I was part of the survivor's circle at the closing ceremonies this year. They had asked Barb, and she asked them to have me take her place, because she felt I deserved it more. I'm not certain there's even a grain of truth in that statement, but I carried a flag that read "BELIEF" into the closing ceremonies. With no hat on. My own personal badge of courage, just for that moment. Greg had told me earlier, "imagine how much strength you will give to so many people, up there like that" and when the time came, it seemed like the only choice that made sense. In I walked with eight other survivors, and I could see in many of their faces the hesitancy that I know is written all over my face. The "what the HELL am I doing here and what the EFF am I supposed to do with my hands" nervous smile. But not Barb. There she was, on the front line of the group of the rest of the survivors, blowing me kisses with her pink boa wrapped around her neck. Yet, we were talking that weekend, and I thought I saw a glimmer of something pass over her face for a second - perhaps the realization that our stories were so similar, yet here I was, fighting again. It passed as quickly as it appeared though. Perhaps even the proudest and most full of life among us experience the fleeting fear.
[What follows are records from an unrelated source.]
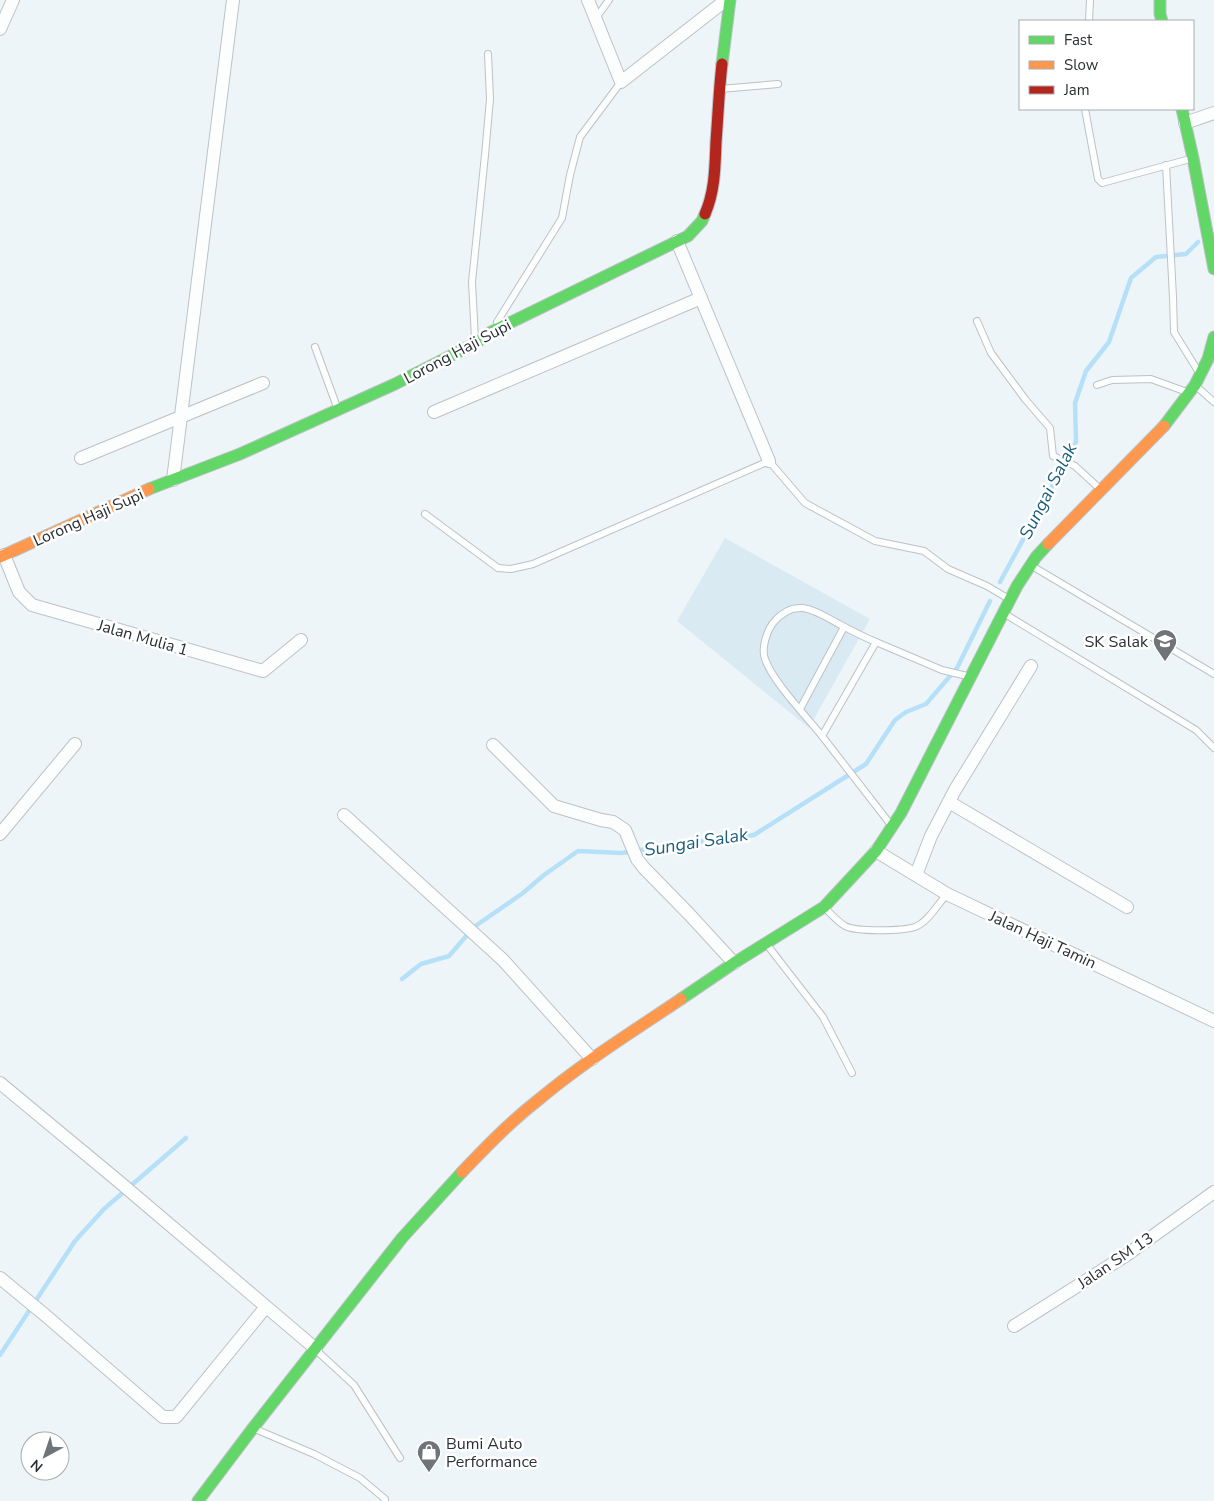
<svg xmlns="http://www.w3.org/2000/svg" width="1214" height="1501" viewBox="0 0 1214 1501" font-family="'Nunito Sans',sans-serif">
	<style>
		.built { fill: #daeaf3 }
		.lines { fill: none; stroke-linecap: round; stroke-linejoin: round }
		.stream { stroke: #b6e0f7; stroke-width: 4.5 }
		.lane-casing { stroke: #bcc2c6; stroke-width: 8 }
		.street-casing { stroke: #bcc2c6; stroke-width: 14 }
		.fast-casing { stroke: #bcc2c6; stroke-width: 13 }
		.slow-casing { stroke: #bcc2c6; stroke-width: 13 }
		.jam-casing { stroke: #bcc2c6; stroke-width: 13 }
		.lane { stroke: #fcfefe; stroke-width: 6 }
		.street { stroke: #fcfefe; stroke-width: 12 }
		.fast { stroke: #63d668; stroke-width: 11 }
		.slow { stroke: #ff974d; stroke-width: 11 }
		.jam { stroke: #b3261e; stroke-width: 11 }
		.labels { text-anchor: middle; stroke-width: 5; stroke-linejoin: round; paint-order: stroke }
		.street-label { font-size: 16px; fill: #292f33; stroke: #fff }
		.poi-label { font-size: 16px; fill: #292f33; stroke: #fff; text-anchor: end }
		.water-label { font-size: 18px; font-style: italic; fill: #1b5e7c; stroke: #fff }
	</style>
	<rect width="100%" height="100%" fill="#edf5f9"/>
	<polygon class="built" points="725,538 870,619 809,728 677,621"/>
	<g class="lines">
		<g class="stream">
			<polyline points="1000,582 1076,442 1075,403 1086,371 1109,342 1131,278 1156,257 1186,254 1198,242"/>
			<polyline points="402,979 421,964 449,956 474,927 523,893 544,875 578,851 622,853 664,846 754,835 866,764 895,720 906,712 926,704 957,668 990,601"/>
			<polyline points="0,1355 75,1241 104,1209 186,1138"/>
		</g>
		<g class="lane-casing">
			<g id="lane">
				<polyline points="596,18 609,0"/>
				<polyline points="1089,21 1090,0"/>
				<polyline points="720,89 778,84"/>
				<polyline points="1085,109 1098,179 1102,183 1190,159"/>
				<polyline points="1166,165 1173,297 1174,332 1198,371"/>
				<polyline points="977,321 991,353 1025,399 1050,428 1053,456 1075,466 1099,488"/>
				<polyline points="497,322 562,218 570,175 580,137 621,82"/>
				<polyline points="475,339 472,282 485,155 490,99 488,54"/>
				<polyline points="315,347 337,407"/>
				<polyline points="1097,385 1112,380 1151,379 1187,392"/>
				<polyline points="1196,386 1214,402"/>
				<polyline points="425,514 498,568 511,569 533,564 769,461 805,503 875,541 924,551 948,569 987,586 1009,599"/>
				<polyline points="1032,566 1214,674"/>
				<polyline points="1005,614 1196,730 1214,748"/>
				<polyline points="800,709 844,627"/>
				<path d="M822,736C806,716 773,682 765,659C761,648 767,631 773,623C781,613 790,607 803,608C817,610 829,619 841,625C852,631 864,637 876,642"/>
				<polyline points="891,825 822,736 876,642 942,670 967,676"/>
				<path d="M825,908C831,914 838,922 845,926C856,932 903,931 915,927C928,922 938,904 947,894"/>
				<polyline points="768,946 823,1017 852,1073"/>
				<polyline points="317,1351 354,1385 400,1458"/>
				<polyline points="255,1429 314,1454 360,1478 385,1499 385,1501"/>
			</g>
		</g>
		<g class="street-casing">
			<g id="street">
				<polyline points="588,0 621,82 726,0"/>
				<polyline points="0,29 13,0"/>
				<polyline points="1185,123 1214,113"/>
				<polyline points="677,241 769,461"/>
				<polyline points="434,412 701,298"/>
				<polyline points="81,458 263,383"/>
				<polyline points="173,480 233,0"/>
				<polyline points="4,555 19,592 32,605 263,671 301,640"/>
				<polyline points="493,745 554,806 601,820 613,822 625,830 637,859 644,868 689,914 734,963"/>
				<polyline points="949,802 1127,907"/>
				<polyline points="344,815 503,960 592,1059"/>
				<polyline points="0,834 75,744"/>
				<polyline points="876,851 947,894 1214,1021"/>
				<polyline points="916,875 931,836 955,790 1031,666"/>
				<polyline points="0,1083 117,1180 316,1349"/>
				<polyline points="0,1278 45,1315 163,1417 176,1417 265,1308"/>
				<polyline points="1014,1326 1128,1254 1214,1192"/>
			</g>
		</g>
		<g class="fast-casing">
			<g id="fast">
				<polyline points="1160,0 1160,14 1162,21"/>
				<polyline points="722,64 730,0"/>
				<polyline points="1182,109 1193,158 1214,269"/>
				<polyline points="1164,426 1195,385 1208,359 1214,337"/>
				<polyline points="149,489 240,454 395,384 476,343 491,332 688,236 702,221 705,214"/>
				<polyline points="681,999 734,963 824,907 876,851 901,813 1017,586 1036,557 1048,544"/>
				<polyline points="198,1501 253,1428 402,1238 462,1172"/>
			</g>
		</g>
		<g class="slow-casing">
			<g id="slow">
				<polyline points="1048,544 1164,426"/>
				<polyline points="0,557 149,489"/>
				<path d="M462,1172C486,1147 510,1122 537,1101C582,1063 632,1032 681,999"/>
			</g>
		</g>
		<g class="jam-casing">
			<path id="jam" d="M705,214C715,191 715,167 716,142C718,116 719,90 722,64"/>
		</g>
		<use href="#lane" class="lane"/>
		<use href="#street" class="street"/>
		<use href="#fast" class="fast"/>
		<use href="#slow" class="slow"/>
		<use href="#jam" class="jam"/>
	</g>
	<defs>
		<g id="school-pin" transform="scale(1.25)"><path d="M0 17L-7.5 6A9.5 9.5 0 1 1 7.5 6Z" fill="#6e7478" stroke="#fff"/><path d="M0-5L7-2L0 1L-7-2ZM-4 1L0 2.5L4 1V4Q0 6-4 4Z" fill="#fff"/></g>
		<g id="shop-pin" transform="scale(1.25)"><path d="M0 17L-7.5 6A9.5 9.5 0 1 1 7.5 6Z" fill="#6e7478" stroke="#fff"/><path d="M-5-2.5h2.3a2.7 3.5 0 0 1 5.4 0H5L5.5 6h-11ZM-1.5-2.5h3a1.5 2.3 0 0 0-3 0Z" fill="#fff"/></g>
	</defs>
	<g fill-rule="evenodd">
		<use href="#school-pin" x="1165" y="641"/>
		<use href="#shop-pin" x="429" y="1452"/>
	</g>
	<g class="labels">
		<g class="street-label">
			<text transform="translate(457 351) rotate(-28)" y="6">Lorong Haji Supi</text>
			<text transform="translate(88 517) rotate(-24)" y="6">Lorong Haji Supi</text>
			<text transform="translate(143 637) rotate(16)" y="6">Jalan Mulia 1</text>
			<text transform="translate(1043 939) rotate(25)" y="6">Jalan Haji Tamin</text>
			<text transform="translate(1115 1260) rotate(-34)" y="6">Jalan SM 13</text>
		</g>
		<g class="poi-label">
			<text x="1148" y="647">SK Salak</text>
			<text x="446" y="1449" text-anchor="start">Bumi Auto<tspan x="446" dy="18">Performance</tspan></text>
		</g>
		<g class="water-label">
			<text transform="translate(1048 491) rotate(-63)" y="6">Sungai Salak</text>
			<text transform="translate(696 842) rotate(-9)" y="6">Sungai Salak</text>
		</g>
	</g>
	<rect x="1019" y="20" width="175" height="90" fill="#ffffff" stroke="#a9acad"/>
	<rect x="1029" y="36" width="25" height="8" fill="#63d668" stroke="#a9acad"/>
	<text x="1064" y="45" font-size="15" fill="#292f33">Fast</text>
	<rect x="1029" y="61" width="25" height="8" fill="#ff974d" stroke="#a9acad"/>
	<text x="1064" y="70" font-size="15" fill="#292f33">Slow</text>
	<rect x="1029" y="86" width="25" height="8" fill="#b3261e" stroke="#a9acad"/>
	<text x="1064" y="95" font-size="15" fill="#292f33">Jam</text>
	<g transform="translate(45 1456) rotate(220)"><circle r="24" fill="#ffffff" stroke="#a9acad"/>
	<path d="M0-4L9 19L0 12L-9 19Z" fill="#6e7478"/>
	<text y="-8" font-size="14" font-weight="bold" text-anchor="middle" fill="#292f33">N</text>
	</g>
</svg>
Oh man, I didn't even scratch the surface of the rest of the stuff. Those trivial items like scans, and side effects, and bloat - you know, the good stuff. Scan results on Wednesday. Now everyone knows as much as I do.

I suppose I should do some work before leaving for lunch...

Ever thankful for sunglasses, Red Sox caps, and oh yeah, that guy next to me...----->

2 comments:

    I knew there was a reason I nicknamed you "Quiet Thunder"......great job, Jen, great job. I love you!

    the fuzzy head Jen? It signifies strength to us on the outside world too.

    so. much. strength.

    and not the first time i've written it, probably not the last, but you made me cry again.

    tears of pride for my friend. and her super duper husband too.